Short problem -
For each of the three statements below, say yes or no on whether it agrees with the dam activity passage, and quote the words from the passage that decide it. 1. The dam is 90 feet wide at its base. 2. Water weighs 62.4 pounds per cubic foot. 3. The water rises to the top of the dam.

Passage -
=-=-=-=-=

Subsection 6.7.1 Activities

Activity 6.7.2.

Consider a trapezoid-shaped dam that is 60 feet wide at its base and 90 feet wide at its top. Assume the dam is 20 feet tall with water that rises to its top. Water weighs 62.4 pounds per cubic foot and exerts \(P=62.4d\) lbs/ft\(^2\) of pressure at depth \(d\) ft. Consider a rectangular slice of this dam at height \(h_i\) feet and width \(b_i\text{.}\)
described in detail following the image
A slice at height \(h_i\) of width \(\Delta h\text{,}\) with base \(b_i\) of a damn with base 60 ft, top 90 ft, 20 ft tall.
Figure 159. A slice at height \(h_i\) of width \(\Delta h\text{.}\)
(a)
At a height of \(h_i\) feet, what is the base of the rectangle \(b_i\text{?}\)
(b)
What is the area of a rectangle with base \(b_i\) feet and height \(\Delta h\) feet?
(c)
Using a depth of \(20-h_i\) feet, how much pressure is exerted on this rectangle?

=-=-=-=-=

Collection entries
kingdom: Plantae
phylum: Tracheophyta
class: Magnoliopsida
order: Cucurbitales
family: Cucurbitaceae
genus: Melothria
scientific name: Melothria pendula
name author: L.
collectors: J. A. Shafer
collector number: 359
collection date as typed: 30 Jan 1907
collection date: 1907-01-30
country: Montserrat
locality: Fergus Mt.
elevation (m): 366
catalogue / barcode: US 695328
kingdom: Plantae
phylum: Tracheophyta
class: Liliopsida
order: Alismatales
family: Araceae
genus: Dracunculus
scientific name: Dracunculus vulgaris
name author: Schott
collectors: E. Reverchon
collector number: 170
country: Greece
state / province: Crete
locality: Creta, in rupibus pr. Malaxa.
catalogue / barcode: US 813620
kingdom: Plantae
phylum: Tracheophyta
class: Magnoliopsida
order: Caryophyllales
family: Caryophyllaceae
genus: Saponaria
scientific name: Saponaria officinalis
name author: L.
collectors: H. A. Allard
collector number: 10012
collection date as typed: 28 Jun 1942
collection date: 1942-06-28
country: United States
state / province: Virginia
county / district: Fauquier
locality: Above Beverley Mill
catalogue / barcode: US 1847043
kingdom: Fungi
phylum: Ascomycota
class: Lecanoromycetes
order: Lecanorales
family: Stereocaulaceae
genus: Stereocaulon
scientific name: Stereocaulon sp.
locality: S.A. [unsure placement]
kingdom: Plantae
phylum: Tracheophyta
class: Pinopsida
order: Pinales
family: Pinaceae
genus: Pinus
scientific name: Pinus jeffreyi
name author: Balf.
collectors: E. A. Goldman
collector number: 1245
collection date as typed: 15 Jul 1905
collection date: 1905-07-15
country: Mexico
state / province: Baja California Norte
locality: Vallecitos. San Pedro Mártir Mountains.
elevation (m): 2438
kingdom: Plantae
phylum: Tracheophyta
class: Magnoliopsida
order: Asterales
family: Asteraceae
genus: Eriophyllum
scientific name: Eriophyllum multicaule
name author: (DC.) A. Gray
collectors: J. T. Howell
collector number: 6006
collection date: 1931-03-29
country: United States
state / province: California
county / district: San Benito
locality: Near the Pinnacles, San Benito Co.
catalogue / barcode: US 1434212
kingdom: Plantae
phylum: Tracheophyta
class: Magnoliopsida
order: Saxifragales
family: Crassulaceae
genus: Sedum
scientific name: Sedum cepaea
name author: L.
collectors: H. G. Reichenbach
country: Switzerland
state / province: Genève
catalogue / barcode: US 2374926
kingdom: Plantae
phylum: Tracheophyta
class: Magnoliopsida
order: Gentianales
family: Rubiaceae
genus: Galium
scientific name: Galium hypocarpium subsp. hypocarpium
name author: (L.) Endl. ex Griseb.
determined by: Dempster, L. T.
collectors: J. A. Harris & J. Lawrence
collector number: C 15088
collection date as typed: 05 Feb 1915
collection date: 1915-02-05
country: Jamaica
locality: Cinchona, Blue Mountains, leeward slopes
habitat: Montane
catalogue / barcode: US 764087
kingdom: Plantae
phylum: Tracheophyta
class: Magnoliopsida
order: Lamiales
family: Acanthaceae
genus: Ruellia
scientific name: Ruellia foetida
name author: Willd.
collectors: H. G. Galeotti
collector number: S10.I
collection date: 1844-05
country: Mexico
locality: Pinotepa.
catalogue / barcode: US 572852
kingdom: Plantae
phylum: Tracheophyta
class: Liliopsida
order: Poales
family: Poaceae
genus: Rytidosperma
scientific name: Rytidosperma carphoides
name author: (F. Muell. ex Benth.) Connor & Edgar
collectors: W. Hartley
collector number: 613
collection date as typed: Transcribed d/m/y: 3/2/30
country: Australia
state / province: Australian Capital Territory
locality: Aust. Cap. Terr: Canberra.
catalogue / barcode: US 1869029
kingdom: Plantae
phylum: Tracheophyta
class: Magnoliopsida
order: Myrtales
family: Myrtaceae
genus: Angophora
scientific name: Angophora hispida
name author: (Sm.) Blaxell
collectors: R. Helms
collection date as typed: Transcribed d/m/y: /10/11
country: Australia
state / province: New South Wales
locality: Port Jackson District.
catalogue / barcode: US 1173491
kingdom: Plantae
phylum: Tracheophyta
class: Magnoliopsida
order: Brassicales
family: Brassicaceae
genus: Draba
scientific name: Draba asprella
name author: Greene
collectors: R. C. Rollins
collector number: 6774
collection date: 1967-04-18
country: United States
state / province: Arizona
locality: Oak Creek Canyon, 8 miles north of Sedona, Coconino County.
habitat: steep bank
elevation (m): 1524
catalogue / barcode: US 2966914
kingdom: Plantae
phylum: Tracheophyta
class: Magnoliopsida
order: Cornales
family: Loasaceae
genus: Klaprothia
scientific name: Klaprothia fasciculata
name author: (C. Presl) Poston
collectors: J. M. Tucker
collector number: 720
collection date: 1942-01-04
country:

=-=-=-=-=

Expected answer -
1. No: "60 feet wide at its base and 90 feet wide at its top"
2. Yes: "Water weighs 62.4 pounds per cubic foot"
3. Yes: "with water that rises to its top"